SOURCE PASSAGE »
========================

The main point is that this paper gives the first canonical geometric rough path over tempered fractional Brownian motion for H > 1/4. They do it by showing the covariance has finite 2D rho-variation with rho = 1/(2H), which triggers the Friz-Victoir existence theorem, followed by an L2-limit construction of the lift with explicit constants depending on H, lambda, and T. From there they recover the usual consequences: Young integration above 1/2, rough-path integration below, well-posed RDEs, a Milstein scheme with strong rate O(n^{-H}), and signature existence with factorial decay. The H = 1/2 case reduces to the Stratonovich lift of the Ornstein-Uhlenbeck process, and the lambda to 0 limit recovers classical fBm, which are useful sanity checks. Numerical tests confirm the predicted Levy-area and scheme rates. What is actually new is the variation estimate for this particular non-homogeneous covariance that mixes power-law small-scale behavior with exponential large-scale decay; prior fBm work does not cover the tempered case directly. The construction itself follows standard lines once the variation bound is in hand. The load-bearing step is that 2D-variation proof. Because the covariance is neither stationary nor translation-invariant, the argument has to control the double sums uniformly over all partitions of [0,T] x [0,T] by splitting small-scale increments from the tempered tails. If that splitting works cleanly without extra regularity assumptions, the rest is routine. The abstract claims a detailed analysis, so the paper presumably supplies the estimates, but that is the section worth checking line by line. This is useful for readers who already work with rough paths on Gaussian processes and want to extend the toolkit to models with tempered correlations. It is not a foundational rewrite of the theory, but it fills a concrete gap with explicit rates and numerics. I would send it to a serious referee rather than desk-reject; the existence claim and the numerical validation are concrete enough to merit review even if the variation estimates need tightening.

========================

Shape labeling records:
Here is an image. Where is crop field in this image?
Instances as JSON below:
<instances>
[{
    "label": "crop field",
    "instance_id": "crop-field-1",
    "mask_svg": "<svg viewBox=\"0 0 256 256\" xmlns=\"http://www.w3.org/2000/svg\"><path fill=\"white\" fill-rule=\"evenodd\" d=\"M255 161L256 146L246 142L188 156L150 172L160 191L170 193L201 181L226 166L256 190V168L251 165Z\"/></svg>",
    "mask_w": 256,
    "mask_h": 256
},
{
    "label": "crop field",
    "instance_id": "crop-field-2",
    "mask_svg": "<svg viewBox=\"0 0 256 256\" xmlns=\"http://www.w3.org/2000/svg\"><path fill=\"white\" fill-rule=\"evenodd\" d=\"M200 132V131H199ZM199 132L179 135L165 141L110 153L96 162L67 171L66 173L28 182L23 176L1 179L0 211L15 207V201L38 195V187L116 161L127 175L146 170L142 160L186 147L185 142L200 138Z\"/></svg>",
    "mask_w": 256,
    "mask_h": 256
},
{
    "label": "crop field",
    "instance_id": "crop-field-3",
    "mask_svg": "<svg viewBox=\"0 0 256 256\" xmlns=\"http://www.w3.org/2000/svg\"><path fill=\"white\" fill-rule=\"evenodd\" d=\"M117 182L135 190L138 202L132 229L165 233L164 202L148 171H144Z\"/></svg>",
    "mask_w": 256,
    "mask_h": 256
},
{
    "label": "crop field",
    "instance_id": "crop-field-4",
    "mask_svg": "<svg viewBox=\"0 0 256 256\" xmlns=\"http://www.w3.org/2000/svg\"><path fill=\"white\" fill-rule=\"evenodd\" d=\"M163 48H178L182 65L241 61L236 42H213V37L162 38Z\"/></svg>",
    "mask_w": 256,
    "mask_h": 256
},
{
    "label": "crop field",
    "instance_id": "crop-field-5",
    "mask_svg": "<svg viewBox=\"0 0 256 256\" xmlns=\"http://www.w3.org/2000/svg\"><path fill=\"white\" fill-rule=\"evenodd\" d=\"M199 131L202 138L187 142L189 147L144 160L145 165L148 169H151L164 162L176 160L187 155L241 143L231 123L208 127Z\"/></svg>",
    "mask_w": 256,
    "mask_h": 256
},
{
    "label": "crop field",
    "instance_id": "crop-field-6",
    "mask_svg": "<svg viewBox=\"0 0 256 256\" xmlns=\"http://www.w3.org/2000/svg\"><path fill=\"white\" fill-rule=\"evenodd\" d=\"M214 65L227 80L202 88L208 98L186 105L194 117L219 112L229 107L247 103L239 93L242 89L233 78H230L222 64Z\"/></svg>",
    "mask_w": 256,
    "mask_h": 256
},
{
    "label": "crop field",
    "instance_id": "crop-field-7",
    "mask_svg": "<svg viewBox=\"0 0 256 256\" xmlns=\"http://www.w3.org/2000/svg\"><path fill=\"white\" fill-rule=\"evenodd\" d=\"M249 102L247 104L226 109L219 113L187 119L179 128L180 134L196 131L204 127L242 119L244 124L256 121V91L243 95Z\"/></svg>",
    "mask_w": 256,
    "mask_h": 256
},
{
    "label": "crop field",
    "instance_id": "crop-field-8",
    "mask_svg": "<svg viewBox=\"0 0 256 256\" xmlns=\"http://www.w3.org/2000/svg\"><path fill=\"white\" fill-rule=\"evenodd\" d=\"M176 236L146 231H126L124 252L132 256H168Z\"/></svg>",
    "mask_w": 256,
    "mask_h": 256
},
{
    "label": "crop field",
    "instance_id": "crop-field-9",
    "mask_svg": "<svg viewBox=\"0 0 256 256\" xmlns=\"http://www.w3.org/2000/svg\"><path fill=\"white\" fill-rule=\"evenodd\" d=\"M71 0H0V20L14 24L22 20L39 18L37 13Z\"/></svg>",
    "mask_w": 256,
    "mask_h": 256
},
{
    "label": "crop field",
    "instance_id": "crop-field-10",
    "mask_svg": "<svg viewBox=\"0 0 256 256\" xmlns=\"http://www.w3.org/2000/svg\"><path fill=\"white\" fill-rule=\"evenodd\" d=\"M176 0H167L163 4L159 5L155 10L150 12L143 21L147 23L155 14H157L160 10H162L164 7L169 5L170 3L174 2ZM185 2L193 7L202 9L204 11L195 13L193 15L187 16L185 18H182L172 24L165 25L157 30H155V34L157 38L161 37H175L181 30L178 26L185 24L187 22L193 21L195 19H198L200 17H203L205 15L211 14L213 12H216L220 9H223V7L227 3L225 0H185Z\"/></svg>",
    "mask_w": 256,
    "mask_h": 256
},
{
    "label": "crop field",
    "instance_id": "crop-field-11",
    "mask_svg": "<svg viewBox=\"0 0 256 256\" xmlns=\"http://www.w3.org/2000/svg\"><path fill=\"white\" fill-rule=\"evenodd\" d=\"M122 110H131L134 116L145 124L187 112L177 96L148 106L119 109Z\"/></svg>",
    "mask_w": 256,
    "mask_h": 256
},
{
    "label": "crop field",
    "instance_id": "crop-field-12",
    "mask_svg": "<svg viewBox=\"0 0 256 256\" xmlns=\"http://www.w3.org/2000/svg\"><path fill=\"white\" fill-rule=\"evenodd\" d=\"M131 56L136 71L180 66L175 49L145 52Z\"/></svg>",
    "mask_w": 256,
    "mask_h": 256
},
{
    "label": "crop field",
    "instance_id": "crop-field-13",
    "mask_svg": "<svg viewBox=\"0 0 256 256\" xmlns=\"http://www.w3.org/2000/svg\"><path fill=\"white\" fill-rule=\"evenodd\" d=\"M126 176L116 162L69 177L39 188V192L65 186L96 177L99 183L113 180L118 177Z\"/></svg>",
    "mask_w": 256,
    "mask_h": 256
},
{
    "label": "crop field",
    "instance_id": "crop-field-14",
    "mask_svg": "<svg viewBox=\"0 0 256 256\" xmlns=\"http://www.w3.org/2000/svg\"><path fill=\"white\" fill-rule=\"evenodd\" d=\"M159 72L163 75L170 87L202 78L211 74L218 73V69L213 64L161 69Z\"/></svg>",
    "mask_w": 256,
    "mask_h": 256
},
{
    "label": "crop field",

========================

TASK REQUIREMENTS »
**A.** Translate this sentence from the review above into Spanish: "The construction itself follows standard lines once the variation bound is in hand."
**B.** List every line of the records that contains the word "Where", matching its case exactly.

ANSWERS TO THE EXERCISE »
**A.** La construcción en sí sigue líneas estándar una vez que se dispone de la cota de variación.

**B.**
Here is an image. Where is crop field in this image?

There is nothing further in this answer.